I felt like a condemned prisoner, savoring the last meal before The Big Dirt Nap. The next day would be “clear liquids only” in preparation for the “cobra-cam” colonoscopy early the morning after in Charlottesville. I was eagerly anticipating consuming about a half-gallon of the dreaded “green-apple quick-step” cocktail that I should pick up at the drugstore and mix with cold water before guzzling. I figured disco-dancing was out for that night! Remaining close to the toilet was Priority No. One. (Or No. 2—this higher math confuses me so.)

All my reading glasses were accounted for, so there should have been no evidence that my head was ever lodged “where the sun don’t shine.” I had forgotten to ask the doc if the ‘scope was night-vision equipped. If ultra-violet, it would take tanning to a new level! Groucho Marx had observed that inside a dog, it was too dark to read, etc.

Pathetically stupid, not-at-all-frightening slasher flicks were on The Tube all day (I periodically checked), and I despaired of finding something amusing or interesting in my persistent channel-surfing at home. My porch lights were turned off to discourage the panhandling rug-rats who might show up and threaten to deprive me of all the candy I had purchased allegedly for the observance at hand. I loathe sharing anything. After all, I could have made my last meal exclusively of really small “Snickers” bars!

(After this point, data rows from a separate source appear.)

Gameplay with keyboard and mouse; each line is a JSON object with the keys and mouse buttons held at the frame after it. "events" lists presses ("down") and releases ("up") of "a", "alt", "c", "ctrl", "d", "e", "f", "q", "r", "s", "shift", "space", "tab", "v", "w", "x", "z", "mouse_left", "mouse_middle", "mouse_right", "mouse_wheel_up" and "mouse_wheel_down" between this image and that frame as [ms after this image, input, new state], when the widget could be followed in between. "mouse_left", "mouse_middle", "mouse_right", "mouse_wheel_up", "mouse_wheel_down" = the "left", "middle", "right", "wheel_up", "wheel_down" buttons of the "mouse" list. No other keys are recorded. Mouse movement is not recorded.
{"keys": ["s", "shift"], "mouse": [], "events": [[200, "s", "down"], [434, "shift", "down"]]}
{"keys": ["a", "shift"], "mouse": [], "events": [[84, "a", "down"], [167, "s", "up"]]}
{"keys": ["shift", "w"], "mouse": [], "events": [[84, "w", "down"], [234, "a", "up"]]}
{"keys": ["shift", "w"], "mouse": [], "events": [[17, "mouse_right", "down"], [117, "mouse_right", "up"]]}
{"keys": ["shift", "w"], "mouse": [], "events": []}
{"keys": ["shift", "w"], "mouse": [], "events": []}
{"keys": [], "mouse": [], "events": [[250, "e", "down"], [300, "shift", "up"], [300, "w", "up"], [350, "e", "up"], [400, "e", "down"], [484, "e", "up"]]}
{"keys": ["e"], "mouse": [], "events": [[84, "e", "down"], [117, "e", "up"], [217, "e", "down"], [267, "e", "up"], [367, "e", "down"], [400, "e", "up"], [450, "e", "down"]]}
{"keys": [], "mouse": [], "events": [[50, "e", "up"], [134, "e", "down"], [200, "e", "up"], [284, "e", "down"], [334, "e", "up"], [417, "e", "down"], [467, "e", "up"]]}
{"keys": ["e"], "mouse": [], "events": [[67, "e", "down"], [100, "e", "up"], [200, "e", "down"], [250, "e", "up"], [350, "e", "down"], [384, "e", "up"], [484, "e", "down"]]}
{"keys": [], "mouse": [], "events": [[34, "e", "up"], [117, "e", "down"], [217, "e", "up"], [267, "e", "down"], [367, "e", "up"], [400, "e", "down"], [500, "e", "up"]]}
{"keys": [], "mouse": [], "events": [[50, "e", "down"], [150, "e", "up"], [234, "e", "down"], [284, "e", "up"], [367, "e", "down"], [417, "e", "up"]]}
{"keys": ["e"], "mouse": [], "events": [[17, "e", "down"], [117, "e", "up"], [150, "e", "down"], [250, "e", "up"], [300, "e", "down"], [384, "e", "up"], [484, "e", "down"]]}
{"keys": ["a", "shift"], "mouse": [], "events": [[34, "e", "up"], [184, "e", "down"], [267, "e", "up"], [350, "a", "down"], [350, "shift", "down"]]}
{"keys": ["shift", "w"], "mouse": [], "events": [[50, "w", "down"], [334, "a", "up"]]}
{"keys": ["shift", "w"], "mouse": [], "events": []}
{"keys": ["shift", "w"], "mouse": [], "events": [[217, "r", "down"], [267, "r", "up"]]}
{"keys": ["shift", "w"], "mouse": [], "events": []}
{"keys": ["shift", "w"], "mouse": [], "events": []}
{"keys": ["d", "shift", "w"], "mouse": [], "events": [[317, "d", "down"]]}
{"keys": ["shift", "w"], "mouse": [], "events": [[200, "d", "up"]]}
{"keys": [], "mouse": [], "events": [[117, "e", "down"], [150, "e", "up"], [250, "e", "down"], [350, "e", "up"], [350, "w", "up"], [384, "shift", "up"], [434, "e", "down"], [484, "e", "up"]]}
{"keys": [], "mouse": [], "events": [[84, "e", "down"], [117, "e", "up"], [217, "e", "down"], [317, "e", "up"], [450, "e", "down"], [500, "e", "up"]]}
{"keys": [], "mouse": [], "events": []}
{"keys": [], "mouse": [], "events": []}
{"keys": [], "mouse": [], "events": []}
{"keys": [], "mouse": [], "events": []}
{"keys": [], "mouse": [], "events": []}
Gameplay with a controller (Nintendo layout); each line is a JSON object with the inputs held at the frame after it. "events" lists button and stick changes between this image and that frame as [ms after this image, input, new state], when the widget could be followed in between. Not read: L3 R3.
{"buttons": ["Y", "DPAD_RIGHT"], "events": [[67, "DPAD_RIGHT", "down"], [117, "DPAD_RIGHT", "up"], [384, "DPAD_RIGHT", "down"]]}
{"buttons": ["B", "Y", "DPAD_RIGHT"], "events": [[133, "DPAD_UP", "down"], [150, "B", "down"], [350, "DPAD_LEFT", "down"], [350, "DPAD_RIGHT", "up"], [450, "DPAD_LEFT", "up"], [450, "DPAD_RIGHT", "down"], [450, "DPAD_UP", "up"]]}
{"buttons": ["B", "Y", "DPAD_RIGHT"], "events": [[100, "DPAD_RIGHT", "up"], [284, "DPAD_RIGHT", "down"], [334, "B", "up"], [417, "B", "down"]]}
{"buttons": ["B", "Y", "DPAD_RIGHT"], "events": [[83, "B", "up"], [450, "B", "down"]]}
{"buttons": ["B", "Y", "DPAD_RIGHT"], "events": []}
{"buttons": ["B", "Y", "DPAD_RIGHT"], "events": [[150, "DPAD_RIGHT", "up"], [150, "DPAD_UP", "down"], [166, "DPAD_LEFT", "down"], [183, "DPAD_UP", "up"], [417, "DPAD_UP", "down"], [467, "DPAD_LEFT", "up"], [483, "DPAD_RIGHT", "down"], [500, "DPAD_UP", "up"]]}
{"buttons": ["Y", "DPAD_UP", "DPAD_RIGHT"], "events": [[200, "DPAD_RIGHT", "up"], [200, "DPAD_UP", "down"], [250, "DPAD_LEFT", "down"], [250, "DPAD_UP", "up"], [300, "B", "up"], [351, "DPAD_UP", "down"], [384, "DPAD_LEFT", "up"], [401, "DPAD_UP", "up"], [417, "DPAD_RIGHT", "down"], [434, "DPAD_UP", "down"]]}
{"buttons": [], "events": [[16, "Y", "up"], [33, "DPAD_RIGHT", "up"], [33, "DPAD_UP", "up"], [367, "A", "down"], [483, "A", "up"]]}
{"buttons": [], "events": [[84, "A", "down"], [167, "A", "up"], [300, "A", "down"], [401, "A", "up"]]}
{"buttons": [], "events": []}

So, I started my “last meal” at “Brothers” (Oilville, Virginia) with a delicately breaded, fresh, fried calamari, complete with a small dish of marinara sauce and two huge wedges of lemon. It was some of the best I have ever eaten, as good as “Nick’s Roman Terrace” on West Broad Street (just east of Parham Road) in Richmond. Likewise, the Romaine lettuce in my Caesar salad was also very fresh, and cold. I finished up with a wonderfully crisp-toasted Italian sub sandwich, washed down with very cold Italian beer and cold water. It was a delightful meal, and I brought home a chocolate cannelone to munch on as I desperately tried to find something worthy on the TV. Regrettably, it was too late for some savory drip coffee to go with that pastry.

Much of getting old is about subjecting oneself to all sorts of invasive procedures that may only reveal one’s impending death. “Mud Boy and the Neutrons” don’t abate the experience. Had I known about these things as a child (like the dreaded annual prostate exam) I might have been less eager to reach adulthood, but we don’t know of nor learn about such things in our tender years, when “invasive devices” for most of us are otoscopes in our ears and hypodermic needles.

I once told my doc that if I felt both of his hands on my shoulders while undergoing the prostate exam, I was going to leave immediately! As bad as it is to endure such a procedure annually, it must be a living hell for the docs who have to perform them all year long! Dignity for both doctor and patient are redefined.

Well, chicken broth and no coffee all day before the exam. I hope I have lost a ton of weight for all the deprivation I have endured!